Canal 10
- Country: Nicaragua

Programming
- Language: Spanish
- Picture format: 480i SDTV 1080i HDTV

Ownership
- Owner: Radio y Televisión de Nicaragua, S.A. (Grupo RATENSA/Albavisión)
- Sister channels: Canal 9 Canal 11

History
- Launched: 23 June 1997

Links
- Website: http://www.canal10.com.ni/

Availability

Terrestrial
- Analog VHF: Channel 10

= Canal 10 (Nicaraguan TV channel) =

Nicaraguan television channel

Canal 10 (Canal Diez), is a nationwide terrestrial television channel from Nicaragua owned by Radio y Televisión de Nicaragua, S.A. (RATENSA), a company founded by Mexican investors.

RATENSA formerly owned Canal 4 and also owns a local network of four affiliated radio stations Tropicálida, Alfa, Radio Galaxia La Picosa and Radio Joya.

Strictly speaking, the channel only has two sister channels (Canal 9 and Canal 11). Albavisión also operates Canal 2 as an independent operation in a condominium with Maurice Ortega.

==History==
The frequency was given to Carlos Reynaldo and César Augusto Lacayo, but was quickly bought by Ángel González. The channel's frequency was assigned in 1990, and upon Ángel González's control, he assigned Chicho Silva for the post. Broadcasts started on 23 June 1997, under the slogans ¡Sobresaliente! (Outstanding!) and El canal de nuestra gente (our peoples' channel).

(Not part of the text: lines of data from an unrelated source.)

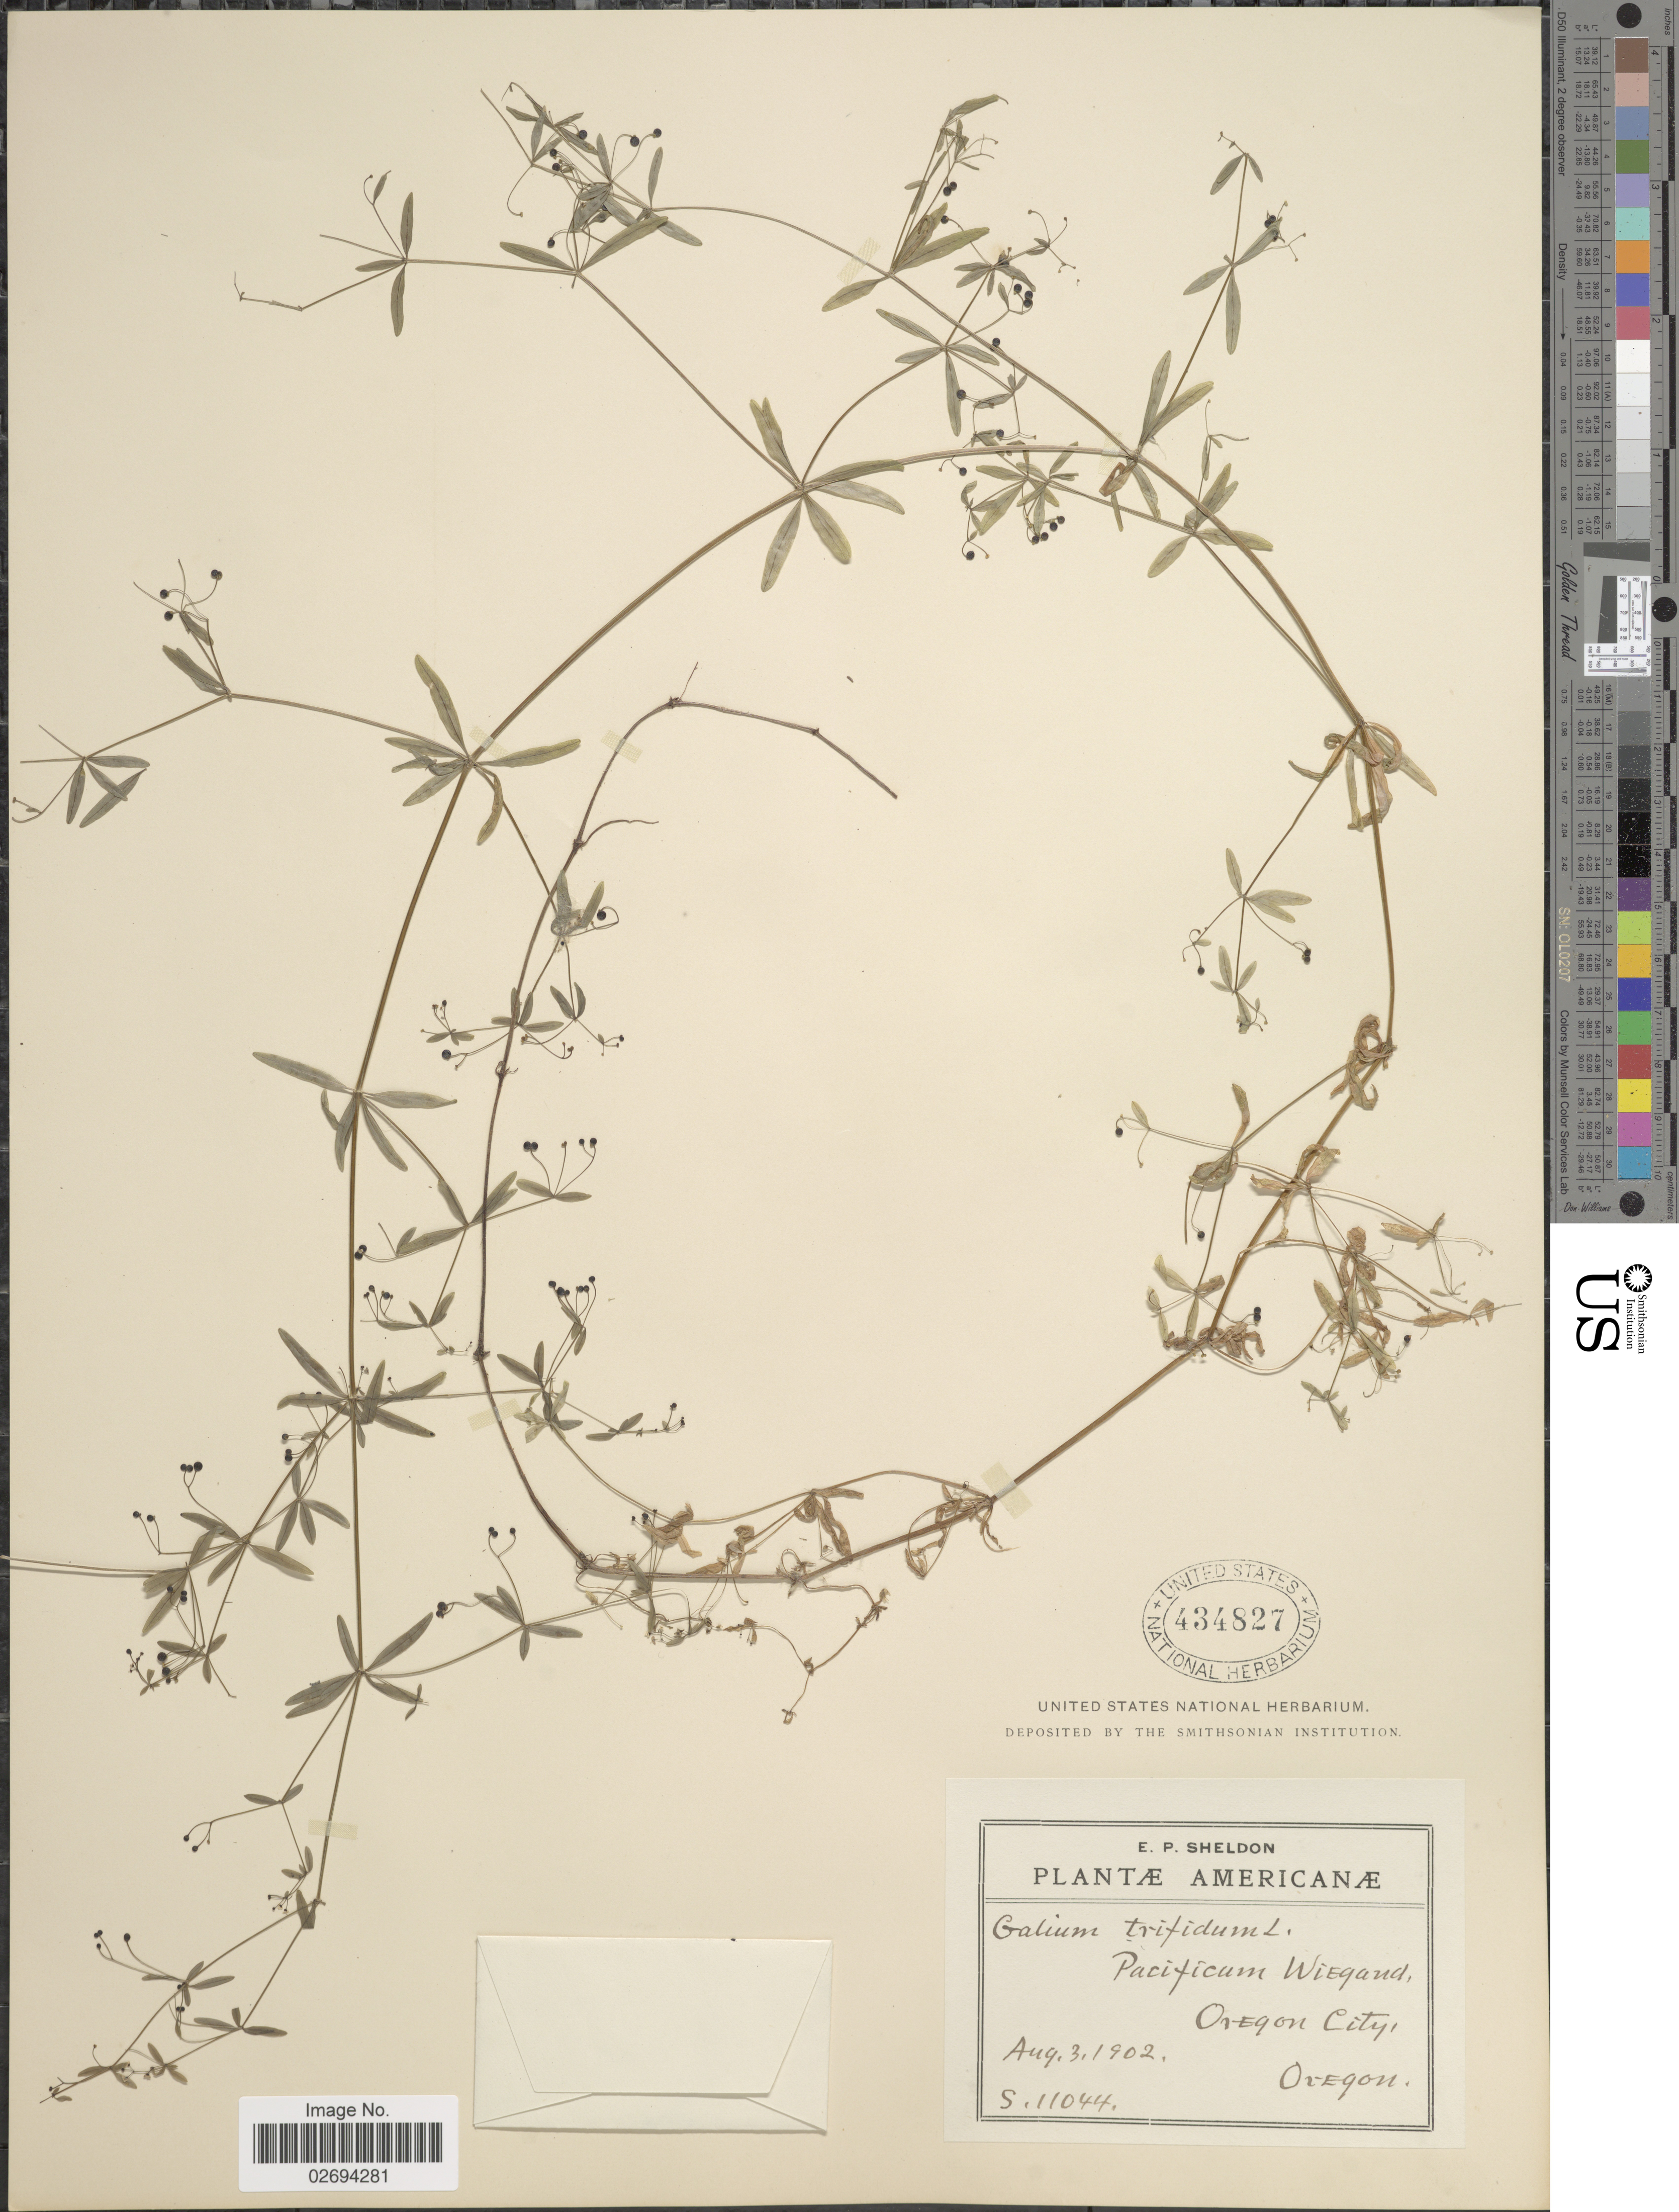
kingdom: Plantae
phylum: Tracheophyta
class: Magnoliopsida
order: Gentianales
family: Rubiaceae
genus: Galium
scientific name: Galium trifidum var. pacificum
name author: Wiegand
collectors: E. P. Sheldon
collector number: S.11044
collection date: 1902-08-03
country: United States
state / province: Oregon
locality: Oregon City.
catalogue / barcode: US 434827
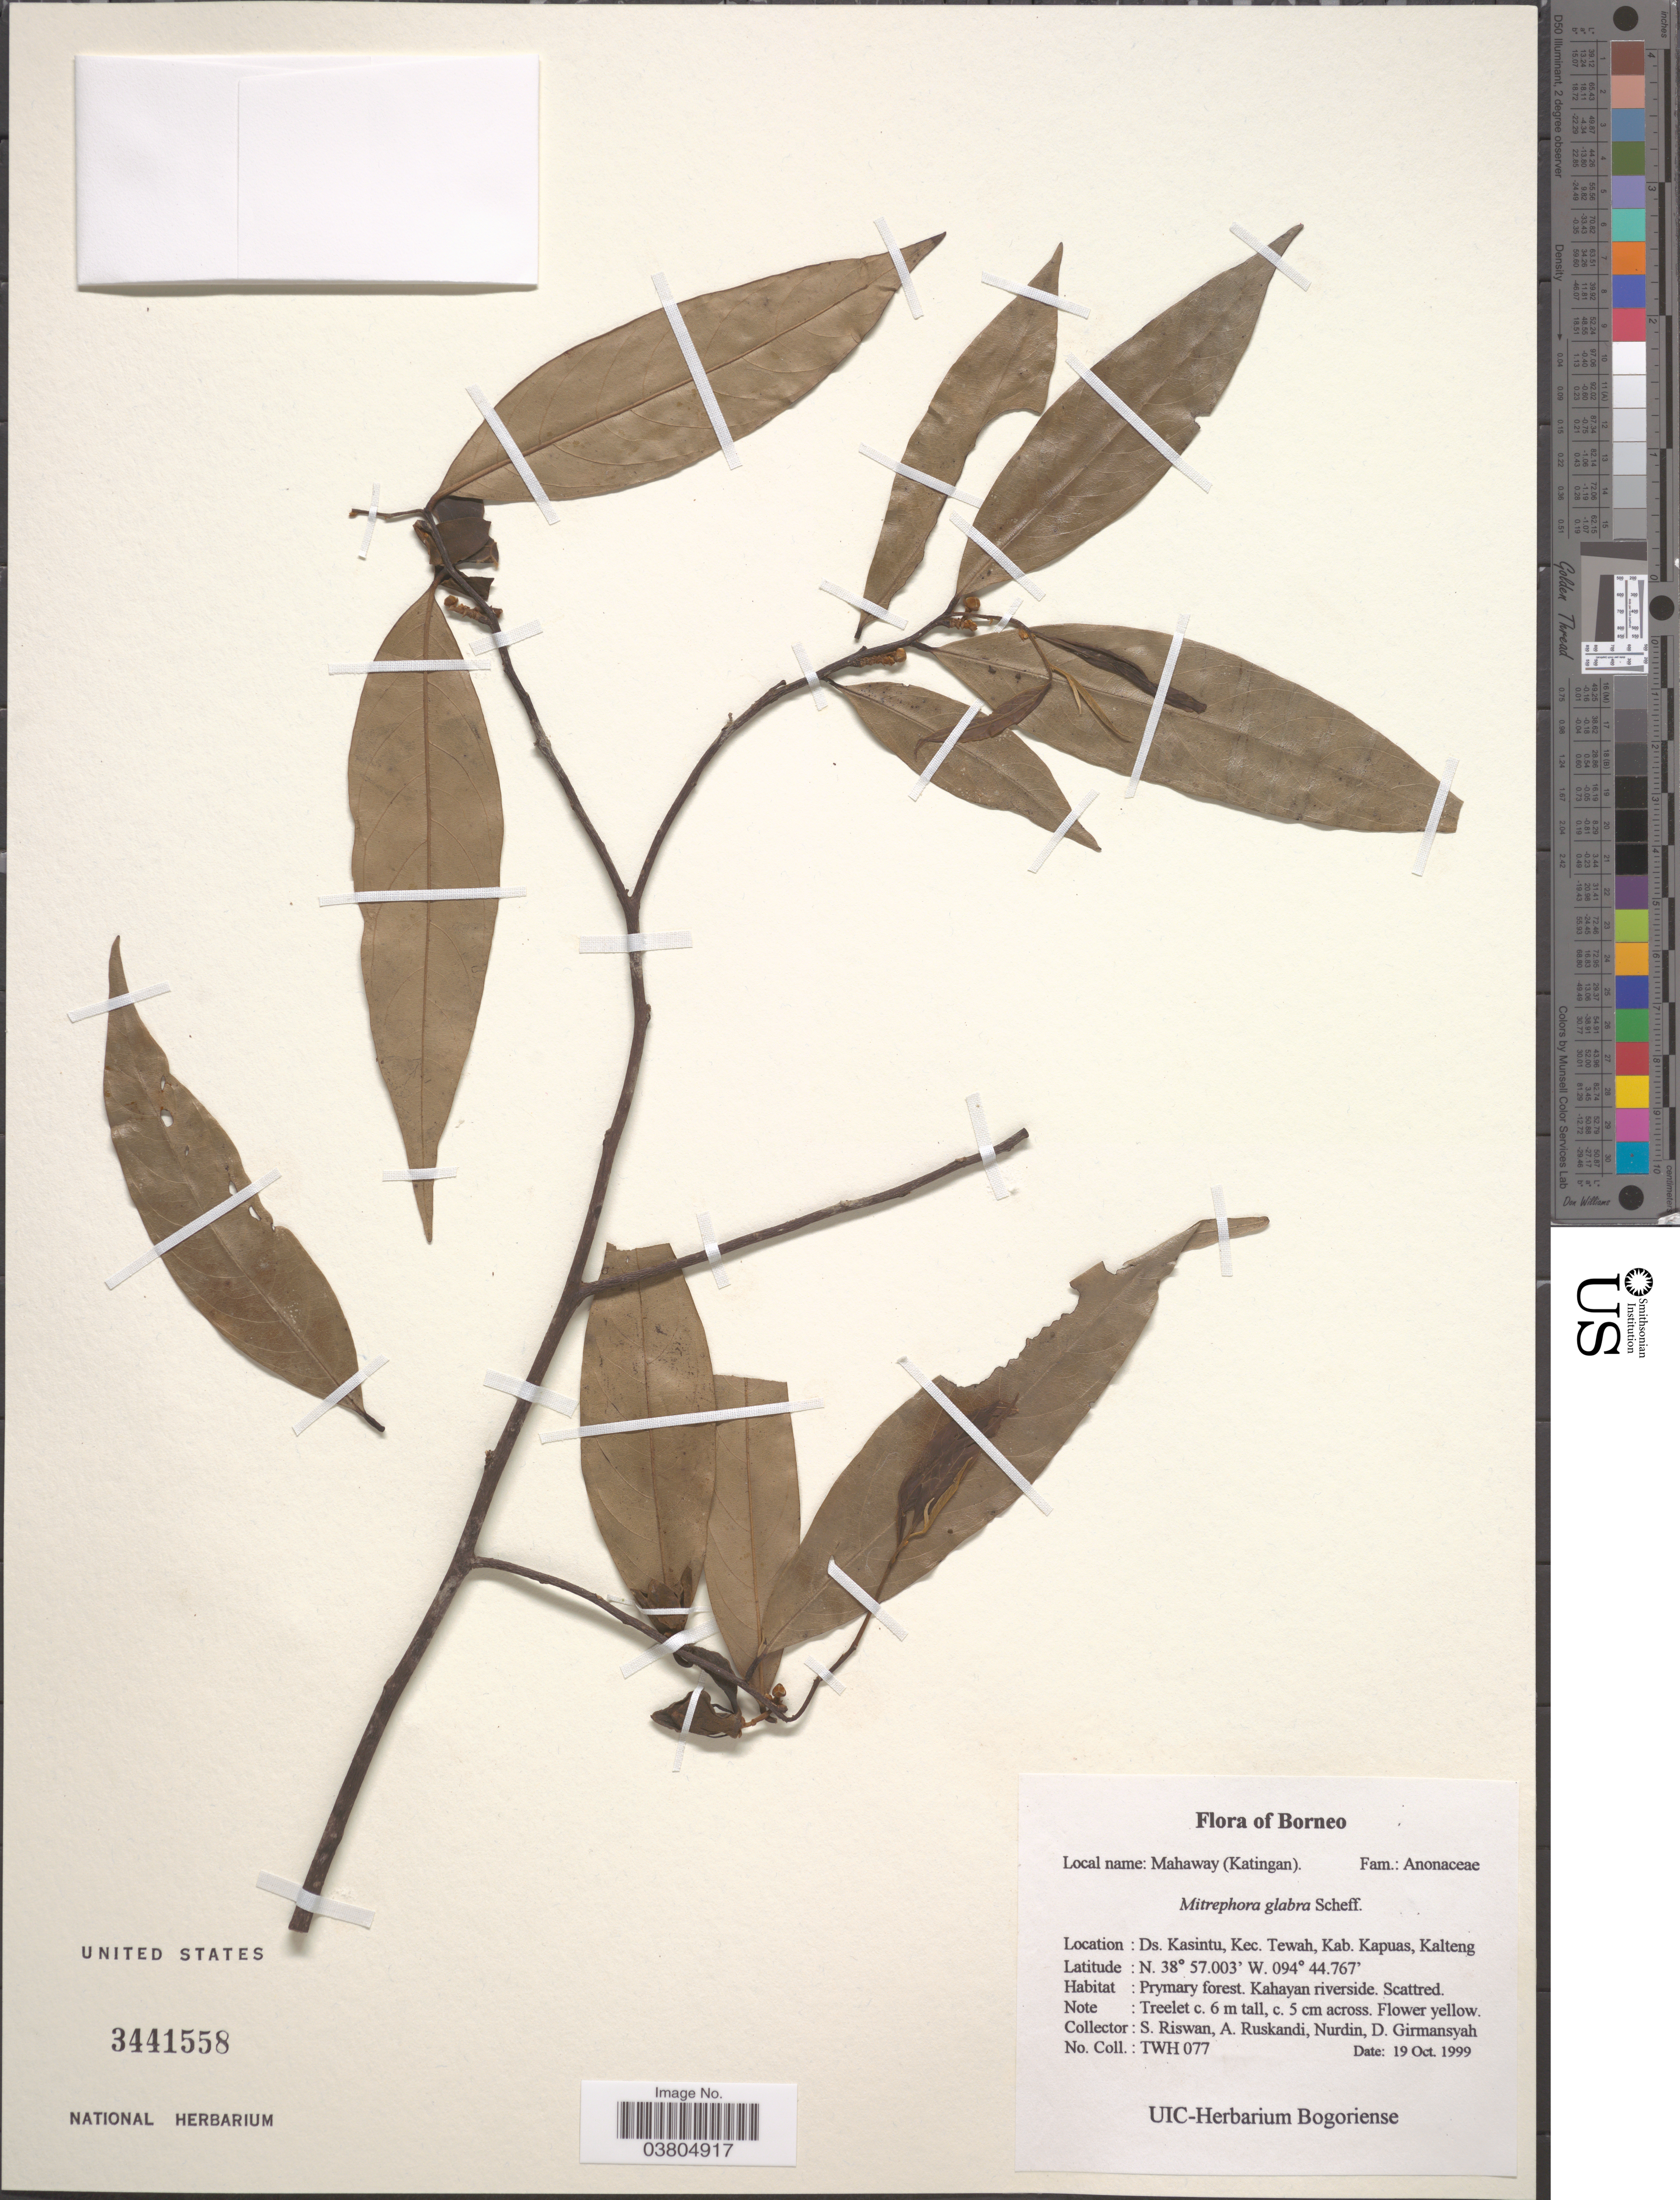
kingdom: Plantae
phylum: Tracheophyta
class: Magnoliopsida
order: Magnoliales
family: Annonaceae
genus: Mitrephora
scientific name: Mitrephora glabra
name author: Scheff.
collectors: S. Riswan, A. Ruskandi, Nurdin, D. & D. Girmansyah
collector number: TWH077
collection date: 1999-10-19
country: Indonesia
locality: Borneo. Ds. Kasintu, Kec. Tewah, Kab. Kapuas, Kalteng. Kahayan riverside.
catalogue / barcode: US 3441558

The station initially carried exclusively foreign programming; a local newscast was added on 13 August 2001.

On 7 January 2005, the channel fired its existing news team as its newscast (Telediario 10) was replaced by Acción 10, and its presenters didn't match the new newscast's profile.

On 6 October 2005, subscribers of the Estesa cable system (now Claro) got access to a 24/7 feed of the channel, with better image quality and 24/7 programming, after an agreement was signed between Estesa and Ratensa. A new agreement was signed in December with local cable operators, aiming to extend the signal to the entire country, including areas with no signal of the national channel of border areas where Costa Rican channels were dominant.

In August 2018, the channel's manager Carlos Pastora said that a boss from TN8 had forced him to regulate its newscasts and editorial decisions.

On 4 May 2022, the Nicaraguan government cancelled the license of its NGO, Fundación 10, which specialized in help for families and individuals with limited financial resources.